Si possono combattere efficacemente i danni da infezioni da Citomegalovirus (CMV) al feto durante la gravidanza, spesso all’origine di malformazioni, disturbi e handicap permanenti? E, quindi, si può dare una speranza concreta a quelle madri incerte se continuare o meno la gravidanza una volta scoperta l’infezione da CMV? Rispondere a queste domande è l’obiettivo della sperimentazione clinica “Ricerca per crescere”, ideata e realizzata dall’Azienda USL di Pescara con la Fondazione Onlus Camillo De Lellis per l’Innovazione e la Ricerca in Medicina di Pescara, e sostenuta dalla Direzione Sanità della Regione Abruzzo.
L’iniziativa prende le mosse dall’ampia diffusione del problema: in Italia circa l’1% dei nati presenta infezione congenita da CMV. Nonostante questo, lo screening del CMV non è previsto dalle indagini obbligatorie in gravidanza, mentre sono numerose le donne che, scoperto il problema, decidono di abortire. Nel 12 per cento dei casi di infezione, possono verificarsi gravi patologie al feto (microcefalia, displasia o atrofia cerebrale, atrofia cerebellare, disturbi della vista e dell’udito fino al mutismo, infiammazione interne ed emorragie, epatite, polmonite, prematurità fino alla morte intrauterina).
All’origine del progetto c’è anche l’incontro tra i promotori e il professor Giovanni Nigro, direttore della Clinica Pediatrica dell’Università degli Studi dell’Aquila, che alcuni anni fa ha sperimentato per la prima volta l’efficacia delle immunoglobuline nella lotta contro i danni fetali da CMV, documentando una marcata riduzione delle conseguenze sul feto. Tali risultati sono stati pubblicati nel 2005 sul prestigioso New England Journal of Medicine.
La sperimentazione abruzzese, dunque, mira a riaccendere i riflettori sul problema e vuole offrire la possibilità a tutte le donne con una gravidanza a rischio da CMV di verificare gratuitamente l’effettiva sussistenza dell’infezione e, in caso positivo, di testare l’efficacia delle immunoglobuline, allontanando l’ipotesi dell’aborto.
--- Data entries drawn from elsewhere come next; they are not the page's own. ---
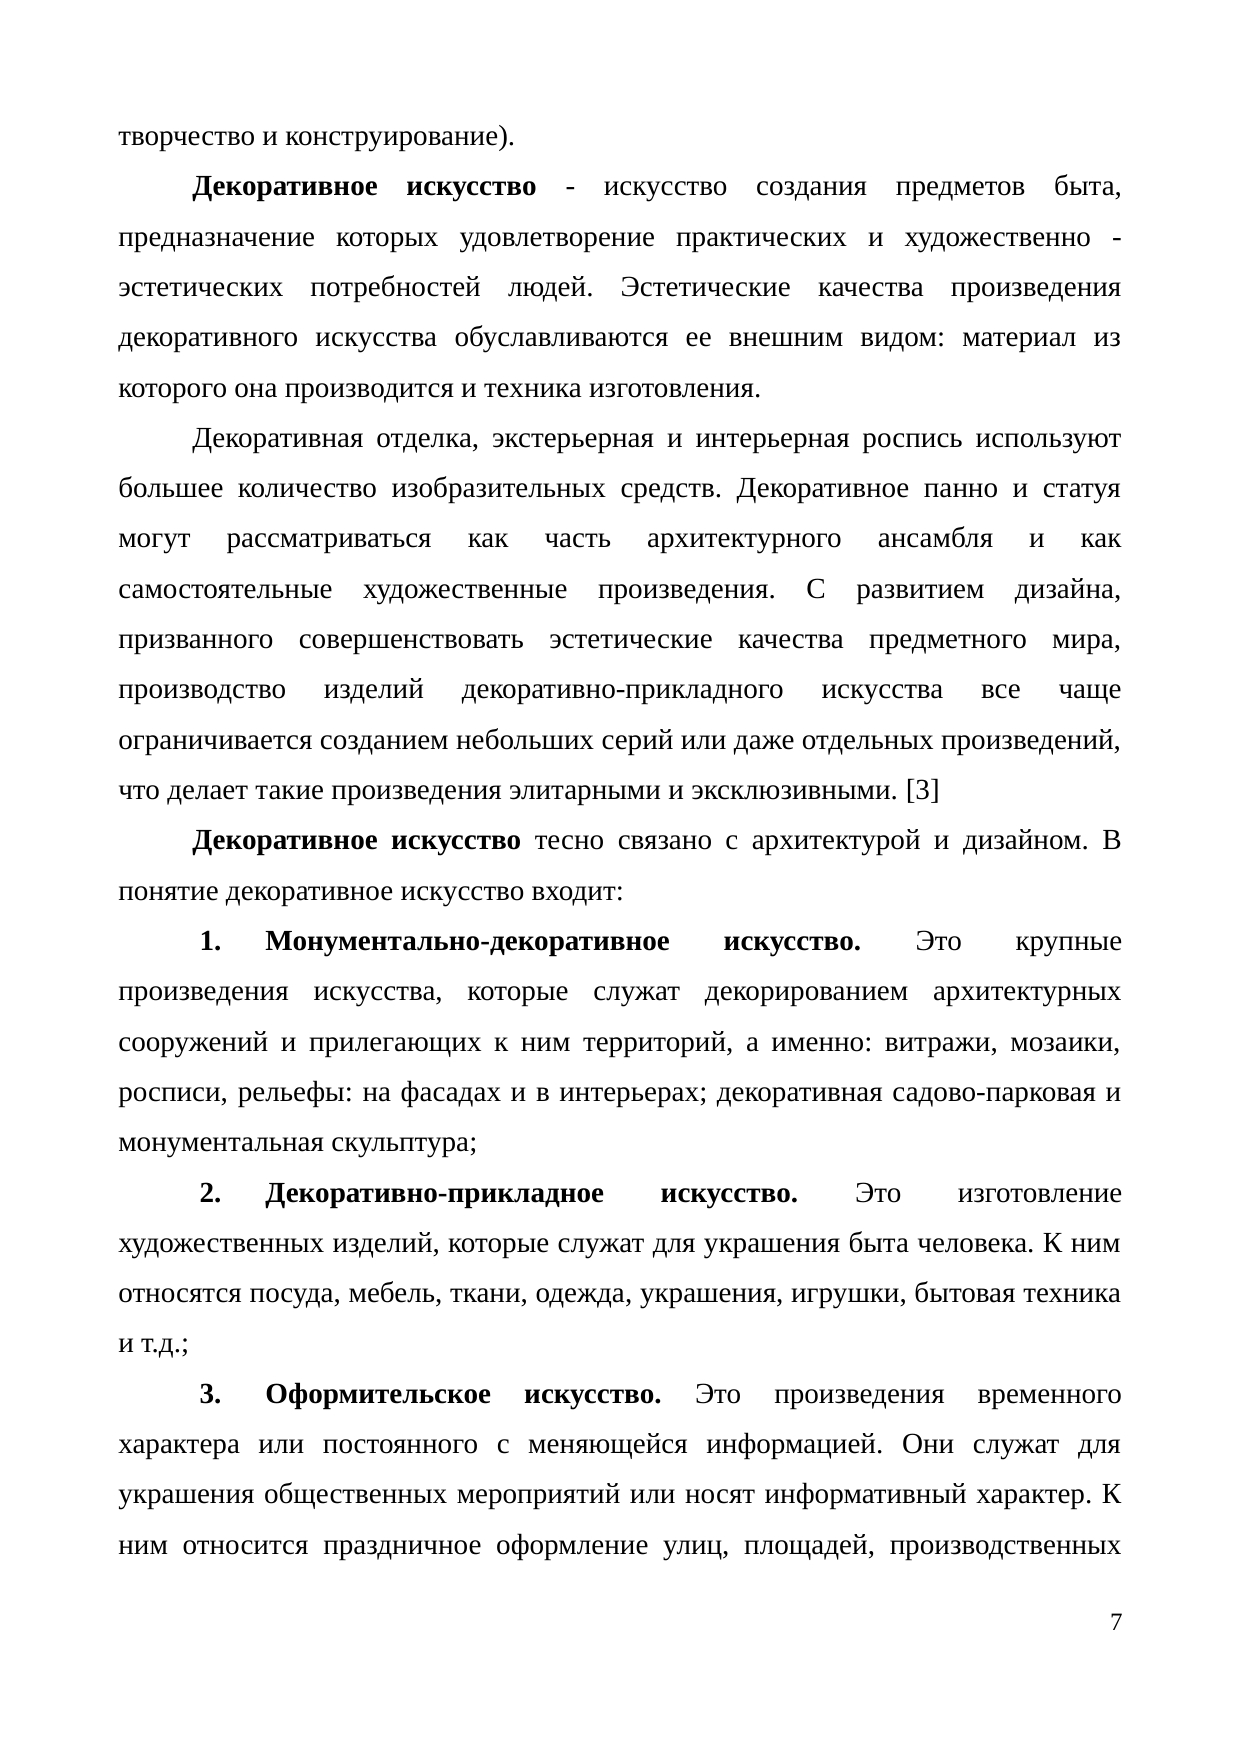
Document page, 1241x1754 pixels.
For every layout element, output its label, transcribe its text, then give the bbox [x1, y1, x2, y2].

text Декоративное искусство - искусство создания предметов быта, предназначение которых удовлетворение практических и художественно - эстетических потребностей людей. Эстетические качества произведения декоративного искусства обуславливаются ее внешним видом: материал из которого она производится и техника изготовления. [118, 168, 1122, 403]
text творчество и конструирование). [118, 118, 1122, 152]
text Декоративное искусство тесно связано с архитектурой и дизайном. В понятие декоративное искусство входит: [118, 822, 1122, 906]
text 2. Декоративно-прикладное искусство. Это изготовление художественных изделий, которые служат для украшения быта человека. К ним относятся посуда, мебель, ткани, одежда, украшения, игрушки, бытовая техника и т.д.; [118, 1175, 1122, 1359]
text Декоративная отделка, экстерьерная и интерьерная роспись используют большее количество изобразительных средств. Декоративное панно и статуя могут рассматриваться как часть архитектурного ансамбля и как самостоятельные художественные произведения. С развитием дизайна, призванного совершенствовать эстетические качества предметного мира, производство изделий декоративно-прикладного искусства все чаще ограничивается созданием небольших серий или даже отдельных произведений, что делает такие произведения элитарными и эксклюзивными. [3] [118, 420, 1122, 806]
text 1. Монументально-декоративное искусство. Это крупные произведения искусства, которые служат декорированием архитектурных сооружений и прилегающих к ним территорий, а именно: витражи, мозаики, росписи, рельефы: на фасадах и в интерьерах; декоративная садово-парковая и монументальная скульптура; [118, 923, 1122, 1158]
text 3. Оформительское искусство. Это произведения временного характера или постоянного с меняющейся информацией. Они служат для украшения общественных мероприятий или носят информативный характер. К ним относится праздничное оформление улиц, площадей, производственных [118, 1376, 1122, 1560]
L’iniziativa può essere considerata unica nel suo genere in Italia, visto che ad oggi un protocollo simile esiste al Nord ma si rivolge ad un piccolo numero di gestanti, mentre tramite Internet sta diffondendosi senza controlli e in modo molto costoso la pratica della infusione di immunoglobuline presso cliniche private non convenzionate.